MATERIAL PROVIDED Block Start

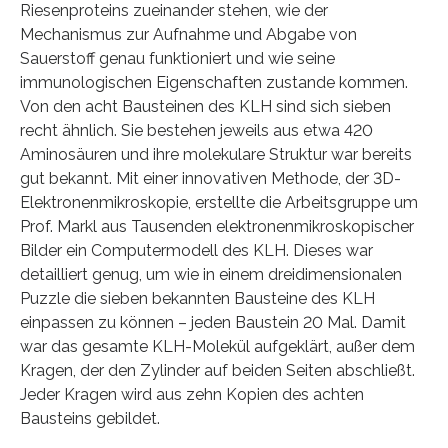
Riesenproteins zueinander stehen, wie der
Mechanismus zur Aufnahme und Abgabe von
Sauerstoff genau funktioniert und wie seine
immunologischen Eigenschaften zustande kommen.
Von den acht Bausteinen des KLH sind sich sieben
recht ähnlich. Sie bestehen jeweils aus etwa 420
Aminosäuren und ihre molekulare Struktur war bereits
gut bekannt. Mit einer innovativen Methode, der 3D-
Elektronenmikroskopie, erstellte die Arbeitsgruppe um
Prof. Markl aus Tausenden elektronenmikroskopischer
Bilder ein Computermodell des KLH. Dieses war
detailliert genug, um wie in einem dreidimensionalen
Puzzle die sieben bekannten Bausteine des KLH
einpassen zu können – jeden Baustein 20 Mal. Damit
war das gesamte KLH-Molekül aufgeklärt, außer dem
Kragen, der den Zylinder auf beiden Seiten abschließt.
Jeder Kragen wird aus zehn Kopien des achten
Bausteins gebildet.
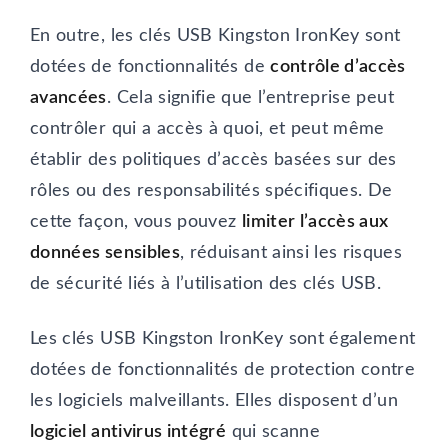
En outre, les clés USB Kingston IronKey sont
dotées de fonctionnalités de
contrôle d’accès
avancées
. Cela signifie que l’entreprise peut
contrôler qui a accès à quoi, et peut même
établir des politiques d’accès basées sur des
rôles ou des responsabilités spécifiques. De
cette façon, vous pouvez
limiter l’accès aux
données sensibles
, réduisant ainsi les risques
de sécurité liés à l’utilisation des clés USB.
Les clés USB Kingston IronKey sont également
dotées de fonctionnalités de protection contre
les logiciels malveillants. Elles disposent d’un
logiciel antivirus intégré
qui scanne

MATERIAL PROVIDED Block End

• AIM OF THE TASK: The records above must be repeated in full and exactly, but without any of the pictures.

• ANSWER TO THIS PROBLEM:
Riesenproteins zueinander stehen, wie der
Mechanismus zur Aufnahme und Abgabe von
Sauerstoff genau funktioniert und wie seine
immunologischen Eigenschaften zustande kommen.
Von den acht Bausteinen des KLH sind sich sieben
recht ähnlich. Sie bestehen jeweils aus etwa 420
Aminosäuren und ihre molekulare Struktur war bereits
gut bekannt. Mit einer innovativen Methode, der 3D-
Elektronenmikroskopie, erstellte die Arbeitsgruppe um
Prof. Markl aus Tausenden elektronenmikroskopischer
Bilder ein Computermodell des KLH. Dieses war
detailliert genug, um wie in einem dreidimensionalen
Puzzle die sieben bekannten Bausteine des KLH
einpassen zu können – jeden Baustein 20 Mal. Damit
war das gesamte KLH-Molekül aufgeklärt, außer dem
Kragen, der den Zylinder auf beiden Seiten abschließt.
Jeder Kragen wird aus zehn Kopien des achten
Bausteins gebildet.
En outre, les clés USB Kingston IronKey sont
dotées de fonctionnalités de
contrôle d’accès
avancées
. Cela signifie que l’entreprise peut
contrôler qui a accès à quoi, et peut même
établir des politiques d’accès basées sur des
rôles ou des responsabilités spécifiques. De
cette façon, vous pouvez
limiter l’accès aux
données sensibles
, réduisant ainsi les risques
de sécurité liés à l’utilisation des clés USB.
Les clés USB Kingston IronKey sont également
dotées de fonctionnalités de protection contre
les logiciels malveillants. Elles disposent d’un
logiciel antivirus intégré
qui scanne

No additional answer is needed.